## Kutipan Pilihan:
==*==

Poro Duka Gugur, GMKI: Cabut Izin Investor, Ganti Kepala Kantor ATR/BPN Sumba Barat

Poro Duka gugur, GMKI: cabut izin investor, ganti Kepala Kantor ATR/BPN Sumba Barat. “Presiden seharusnya tidak membiarkan adanya oknum pemerintahan baik pusat dan daerah, investor, dan aparat melakukan ketidakadilan, tindak kekerasan, dan penyelewengan tugas demi menguntungkan kelompok tertentu.”
Ketua Umum PP GMKI Sahat Sinurat bersalaman dengan Presiden Joko Widodo usai PP GMKI diterima Presiden di Istana Negara, Senin (31/7). (Foto: Ist)

Jakarta, (Tagar 10/5/2018) – Pengurus Pusat Gerakan Mahasiswa Kristen Indonesia (GMKI) peristiwa antara warga dan aparat keamanan yang menewaskan Poro Duka (40) di Sumba Barat.

Disebutkan, konflik antara warga dan aparat keamanan terjadi di pesisir Marosi, Desa Patiala Bawah, Kecamatan Lamboya, Sumba Barat pada Rabu (25/4/2018).

Peristiwa itu bermula dari proses pengukuran tanah oleh PT Sutera Marosi Kharisma dan Kantor ATR/BPN Sumba Barat yang dibantu oleh 131 personel aparat keamanan gabungan dari Polres Sumba Barat, Brimob Polda Nusa Tenggara Timur (NTT), Raimas Polda NTT, dan Kodim 1613 Sumba Barat.

GMKI dalam pernyataan sikapnya mengungkapkan, bentrok antara masyarakat dan aparat keamanan terjadi pada pengukuran tanah bidang lima.

==*==

## Petunjuk Latihan:
Kutip kembali seluruh berita di atas tentang gugurnya Poro Duka, sama persis dari judul sampai kalimat terakhir.

## Bahan:
==*==

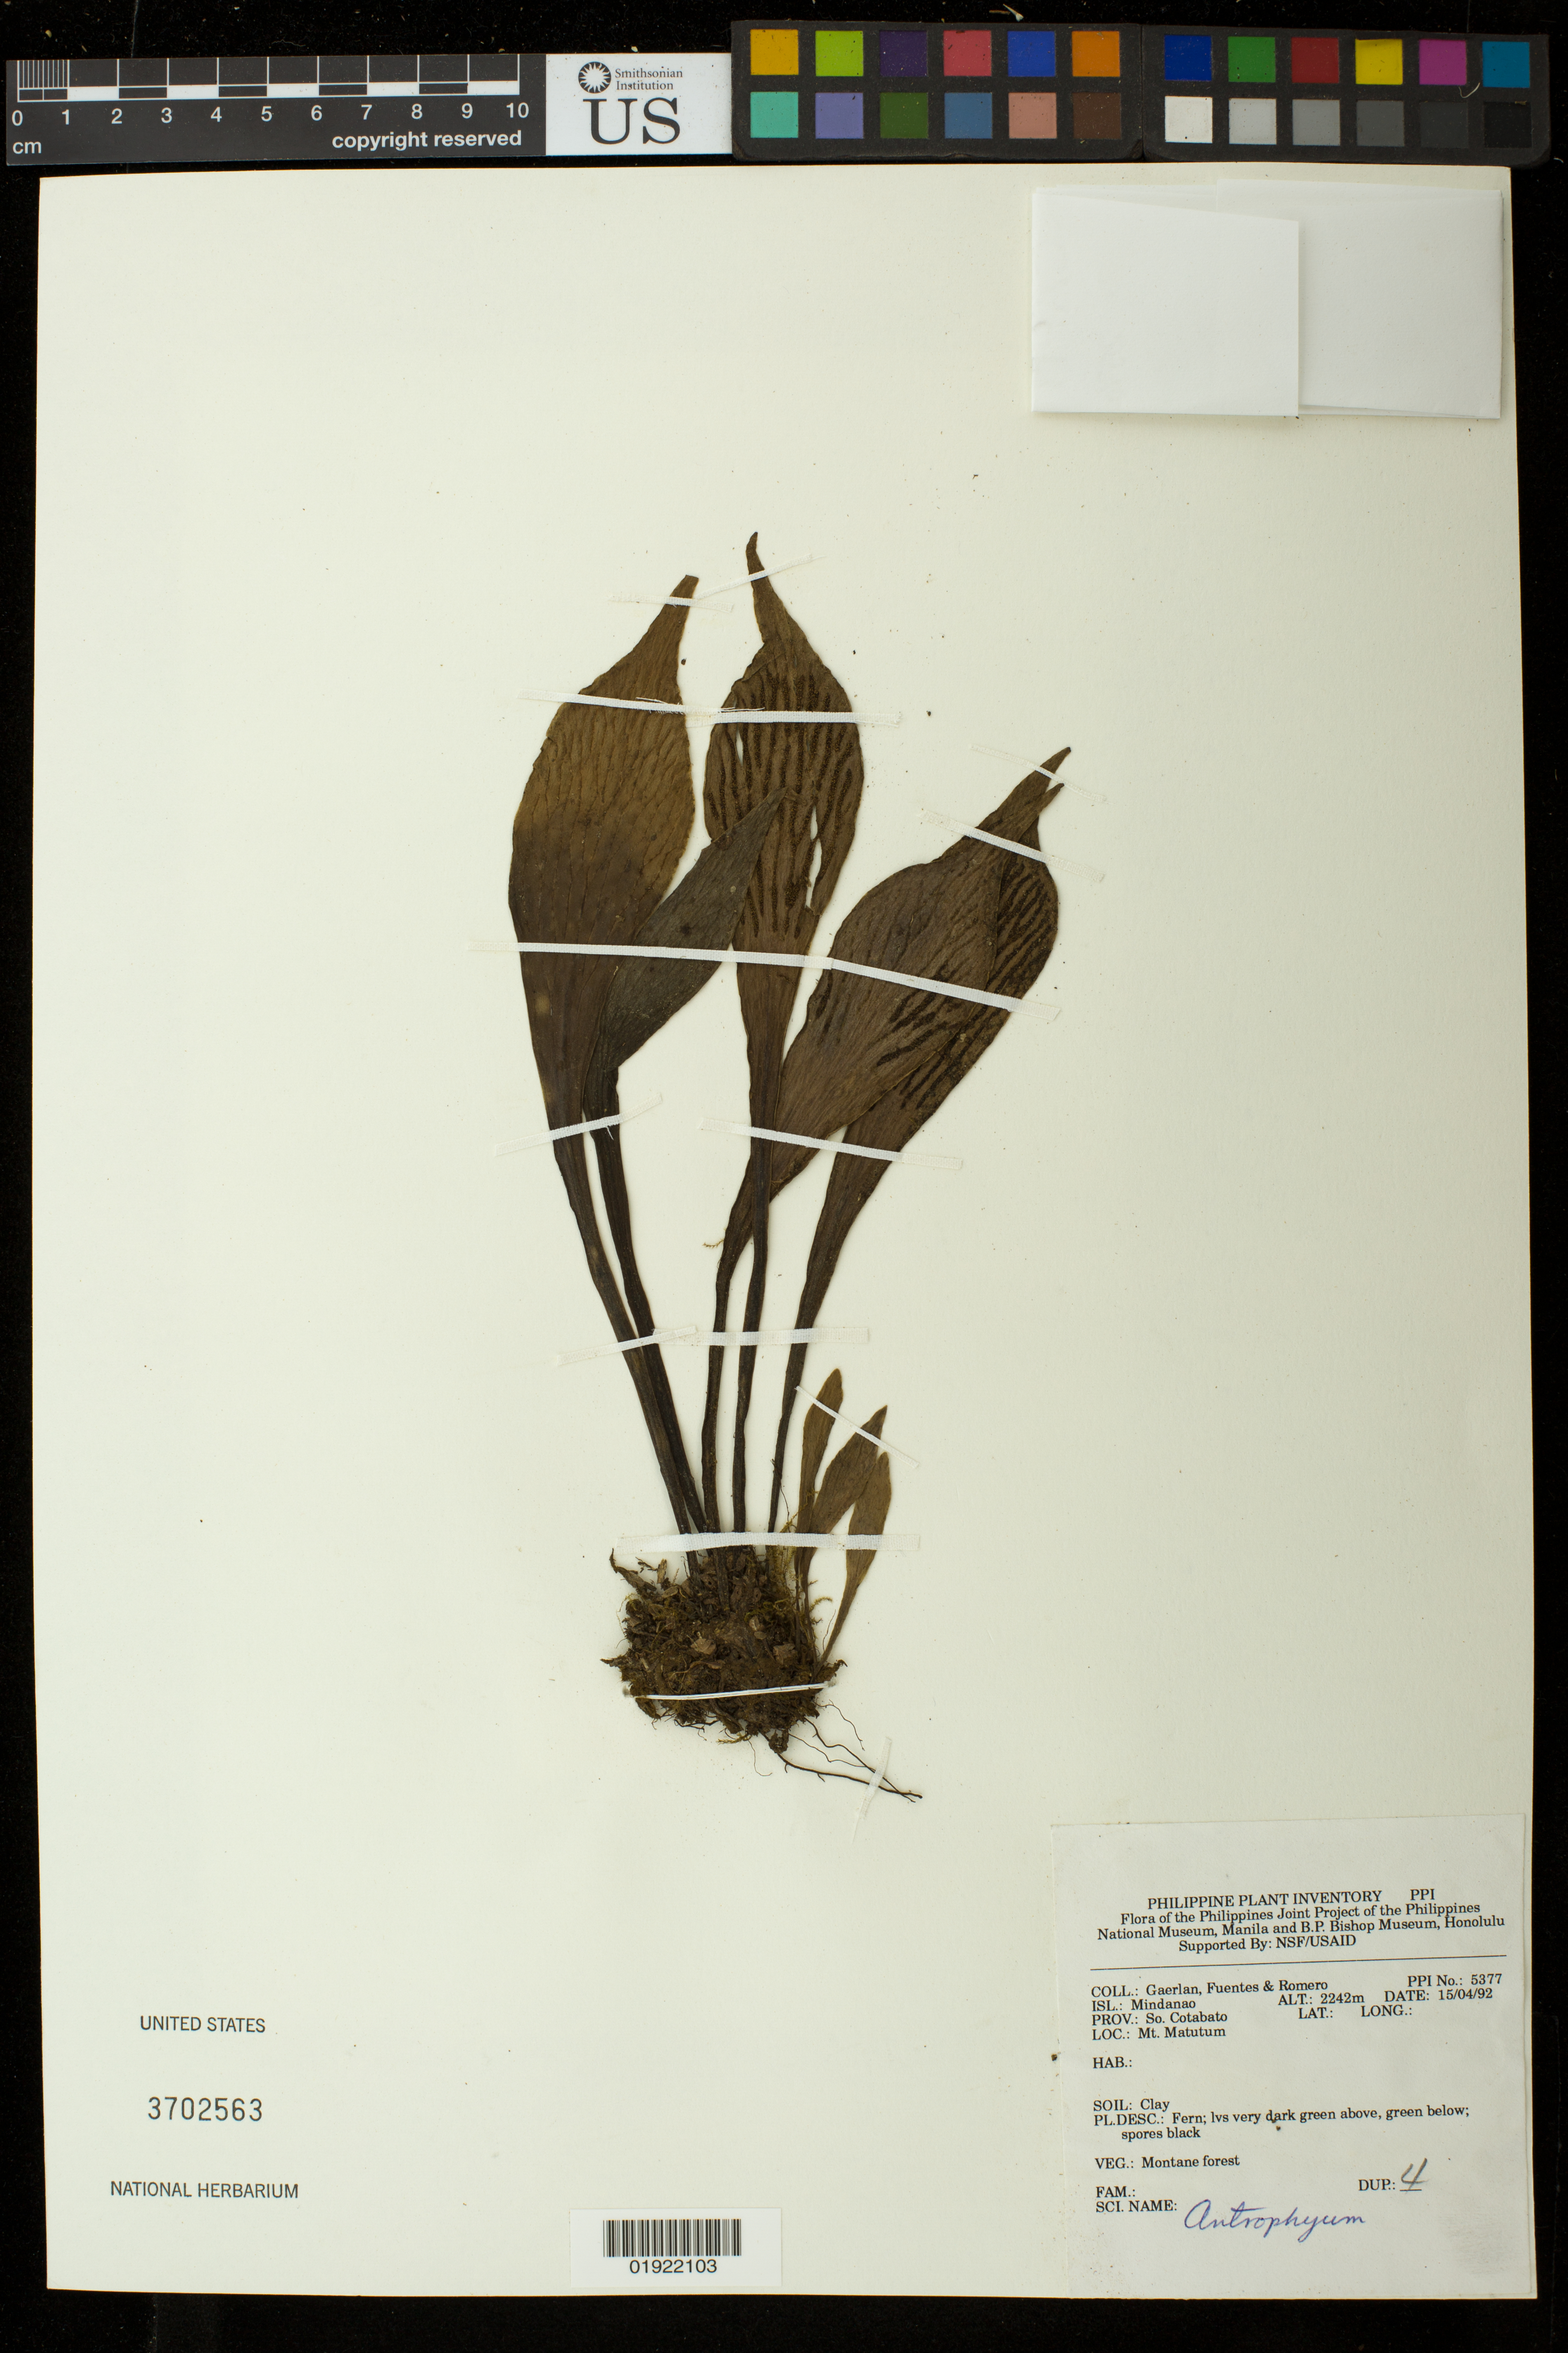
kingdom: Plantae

==*==

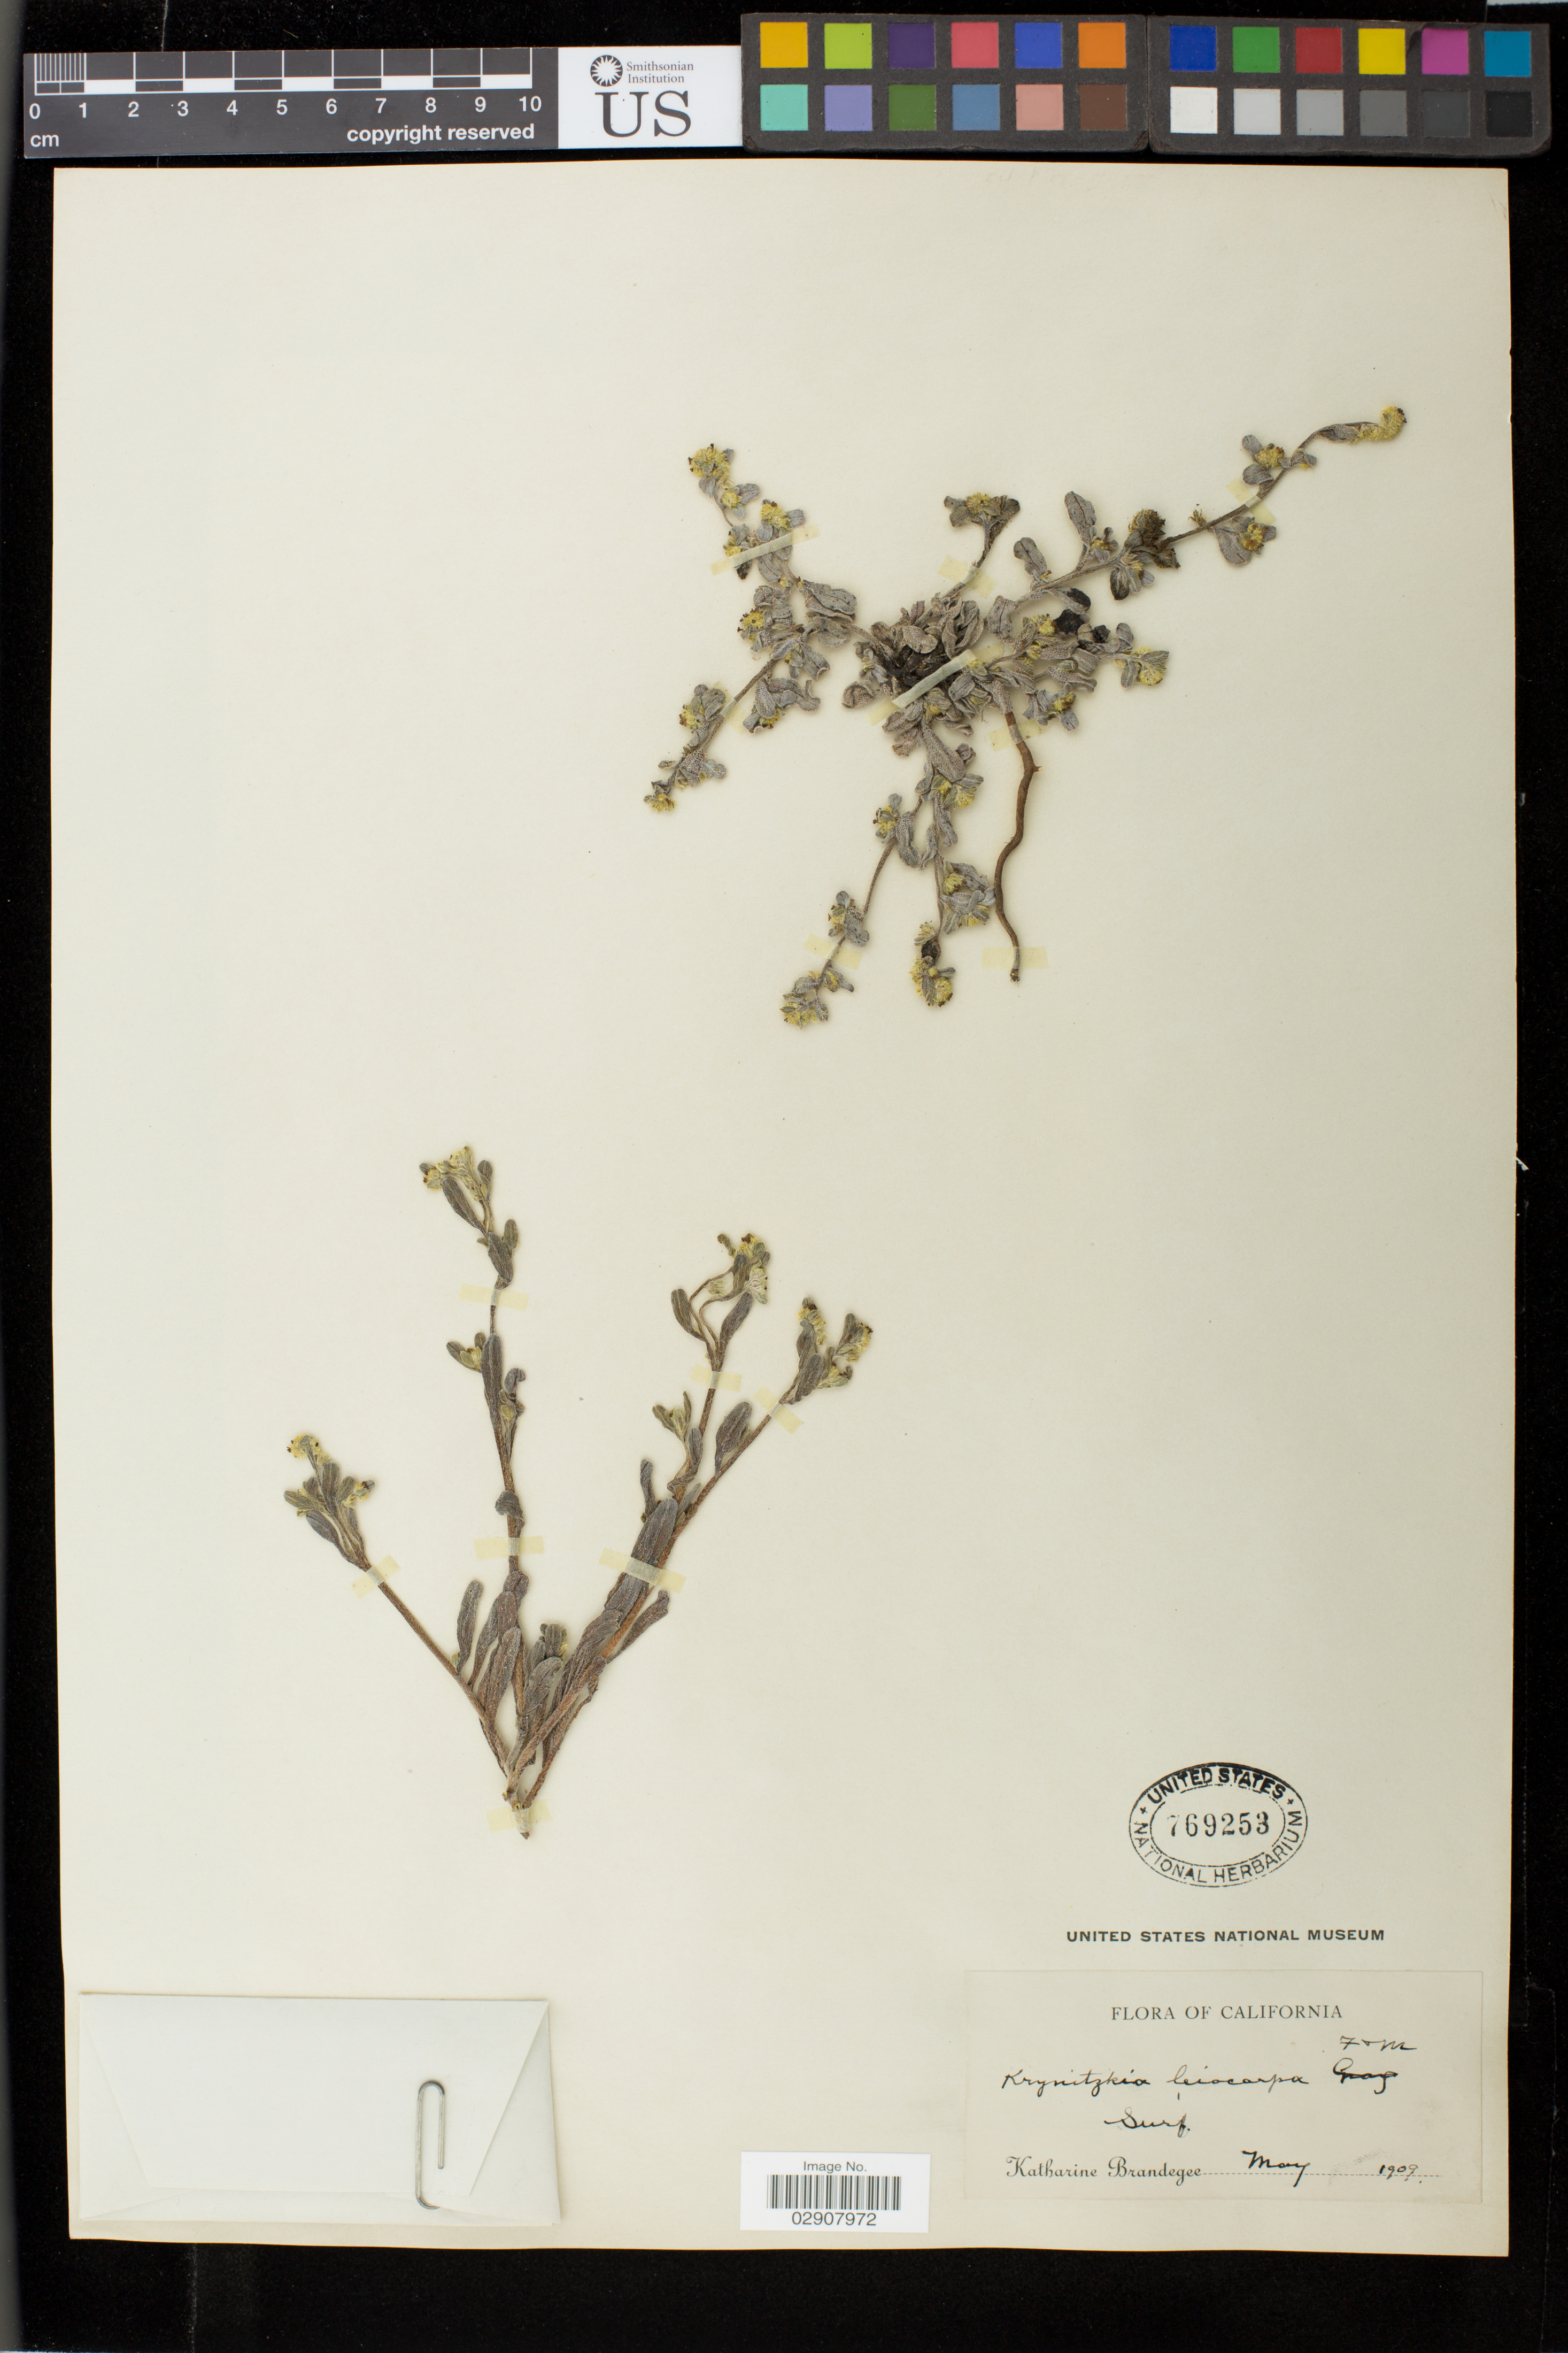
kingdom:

==*==

## Hasil Latihan:
Poro Duka Gugur, GMKI: Cabut Izin Investor, Ganti Kepala Kantor ATR/BPN Sumba Barat

Poro Duka gugur, GMKI: cabut izin investor, ganti Kepala Kantor ATR/BPN Sumba Barat. “Presiden seharusnya tidak membiarkan adanya oknum pemerintahan baik pusat dan daerah, investor, dan aparat melakukan ketidakadilan, tindak kekerasan, dan penyelewengan tugas demi menguntungkan kelompok tertentu.”
Ketua Umum PP GMKI Sahat Sinurat bersalaman dengan Presiden Joko Widodo usai PP GMKI diterima Presiden di Istana Negara, Senin (31/7). (Foto: Ist)

Jakarta, (Tagar 10/5/2018) – Pengurus Pusat Gerakan Mahasiswa Kristen Indonesia (GMKI) peristiwa antara warga dan aparat keamanan yang menewaskan Poro Duka (40) di Sumba Barat.

Disebutkan, konflik antara warga dan aparat keamanan terjadi di pesisir Marosi, Desa Patiala Bawah, Kecamatan Lamboya, Sumba Barat pada Rabu (25/4/2018).

Peristiwa itu bermula dari proses pengukuran tanah oleh PT Sutera Marosi Kharisma dan Kantor ATR/BPN Sumba Barat yang dibantu oleh 131 personel aparat keamanan gabungan dari Polres Sumba Barat, Brimob Polda Nusa Tenggara Timur (NTT), Raimas Polda NTT, dan Kodim 1613 Sumba Barat.

GMKI dalam pernyataan sikapnya mengungkapkan, bentrok antara masyarakat dan aparat keamanan terjadi pada pengukuran tanah bidang lima.